Im Zehnten
Ich werde selten an der Hand geführt, nur der Zehnte Bezirk ist dein Terrain. Hier ist die Arbeit, sagst du und da, da bist du oft mit der Svenja zum Mittag, ein-, zweimal in der Woche. Es ist jetzt dunkel, wir sind bereits ein ganzes Stück weg von deiner Wohnung, streifen andere Stadtteile und fast läufst du mit mir an dieser wundervollen Treppenanlage vorbei, obwohl sie so hübsch beleuchtet ist. Doch ich will da hin. Ein guter Platz zum Küssen, schöner aber im späten Frühjahr. Wir tun's hier nicht, nicht für das Foto.Später bei dir im Stiegenhaus ist es viel heimeliger. Das Umarmen ist uns wichtig, mit meinen Lippen an deinem Mund mach ich es dir schwer, den Schlüssel herauszuholen und die Türe zu schließen. Dann bringe ich die Einkäufe in die Küche, du gehst ins Bad. Wir vergessen das, was in den Kühlschrank gehört. Bist du feucht? Ich will nachsehen.

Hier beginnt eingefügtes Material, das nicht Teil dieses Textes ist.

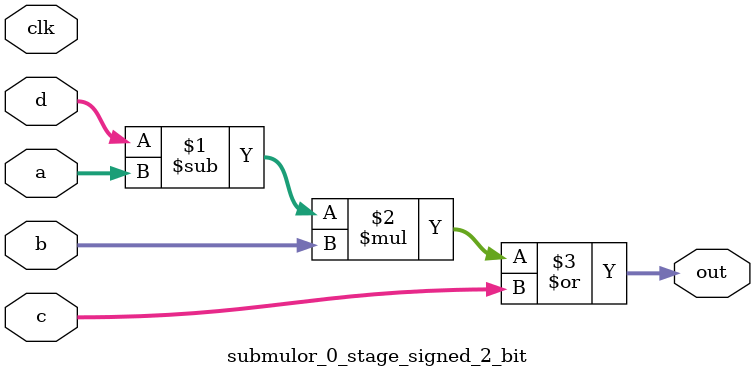
<source format=sv>
(* use_dsp = "yes" *) module submulor_0_stage_signed_2_bit(
	input signed [1:0] a,
	input signed [1:0] b,
	input signed [1:0] c,
	input signed [1:0] d,
	output [1:0] out,
	input clk);

	assign out = ((d - a) * b) | c;
endmodule

</source>
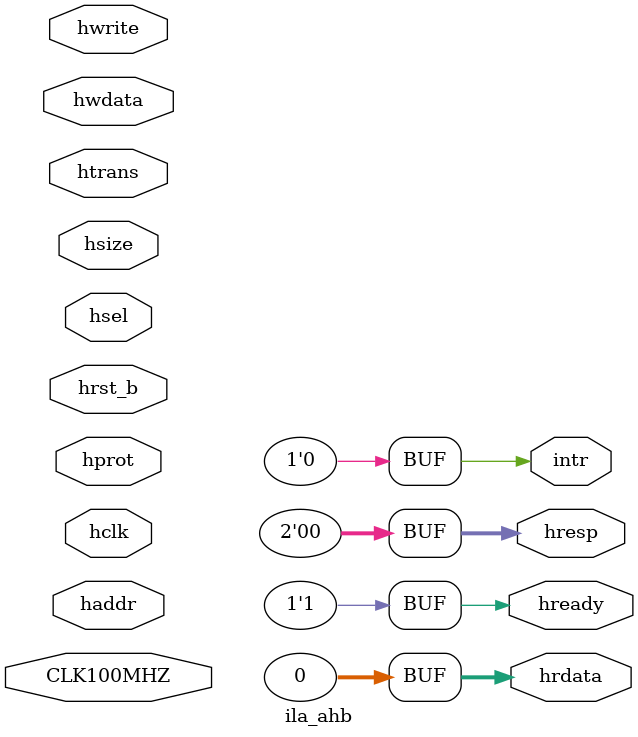
<source format=v>
`timescale 1ns / 1ps


module ila_ahb(
  haddr,
  hclk,
  hprot,
  hrdata,
  hready,
  hresp,
  hrst_b,
  hsel,
  hsize,
  htrans,
  hwdata,
  hwrite,
  intr,
  CLK100MHZ
);
input   [31:0]  haddr;    
input           hclk;      
input   [3 :0]  hprot;        
input           hrst_b;       
input           hsel;      
input   [2 :0]  hsize;       
input   [1 :0]  htrans;     
input   [31:0]  hwdata;   
input           hwrite;   
output  [31:0]  hrdata;    
output          hready;  
output  [1 :0]  hresp;    
output		intr;    
input       CLK100MHZ;
wire  [31:0]  hrdata;       
wire          hready;  
wire  [1 :0]  hresp;    
wire          intr;
assign hrdata[31:0] = 32'b0;       
assign hready = 1'b1;  
assign hresp[1:0] = 2'b0;    
assign intr = 1'b0;     

reg    [31:0]  haddr_r;    
reg            hclk_r;              
reg            hsel_r;      
reg    [2 :0]  hsize_r;       
reg    [1 :0]  htrans_r;     
reg    [31:0]  hwdata_r;   
reg            hwrite_r;   
reg    [31:0]  hrdata_r;    
reg            hready_r;  

always @(posedge CLK100MHZ) begin
    haddr_r <= haddr;    
    hclk_r <= hclk;              
    hsel_r <= hsel;      
    hsize_r <= hsize;       
    htrans_r <= htrans;     
    hwdata_r <= hwdata;   
    hwrite_r <= hwrite;   
    hrdata_r <= hrdata;    
    hready_r <= hready; 
end

ila_1 x_ila_1(
    CLK100MHZ,
    hclk_r,            
    haddr_r,
    hsel_r,   
    hsize_r,      
    htrans_r,
    hwdata_r,   
    hwrite_r,   
    hrdata_r,    
    hready_r  
);

endmodule


</source>
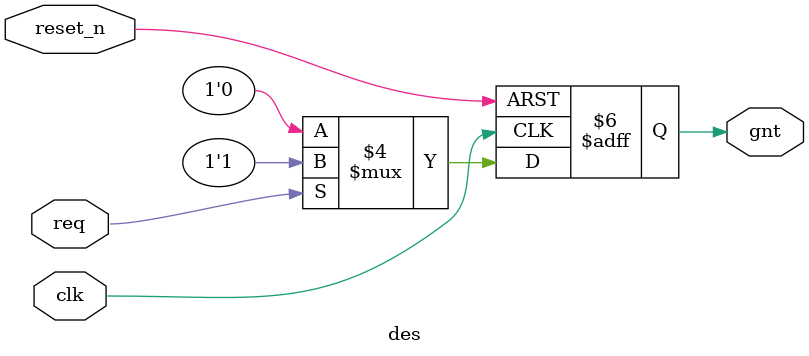
<source format=sv>
`timescale 1ns / 1ps

module des(
	input logic reset_n,
	input logic clk,
	input logic req,
	output logic gnt
);

always @(posedge clk or negedge reset_n) begin
	if(~reset_n)
		gnt <= 0;
	else if (req)
		gnt <= 1;
	else
		gnt <= 0;
	end

	endmodule : des

</source>
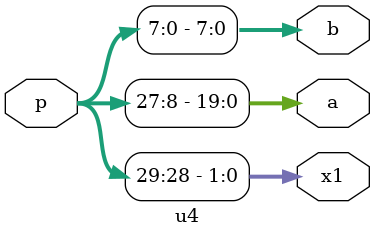
<source format=v>
`include "defines.v"

module u4(p,
          x1,
          a,
          b);
// Location of source csl unit: file name = concat_assign7.csl line number = 5
  input [30 - 1:0] p;
  output [2 - 1:0] x1;
  output [20 - 1:0] a;
  output [8 - 1:0] b;
  assign   p = {x1, a, b};
  `include "u4.logic.v"
endmodule


</source>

Irgendwann möchtest du wegen des Hinkniens wissen, welche Bedeutung es für mich hat, wenn eine Frau das tut und mir so ihre Devotion erklärt. Ich muss darüber nachdenken, habe keine Antwort parat. Du meinst, du müsstest dir vielleicht vorher noch ein wenig Mut antrinken und schlägst vor, eines der Biere aus dem Bio-Markt mit mir zu teilen. Das passt, ich habe Durst und während du eingießt, hole ich zum ersten Mal das lederne Halsband aus dem Koffer, weil du mir erklärt hast, dass es ohne nicht geht.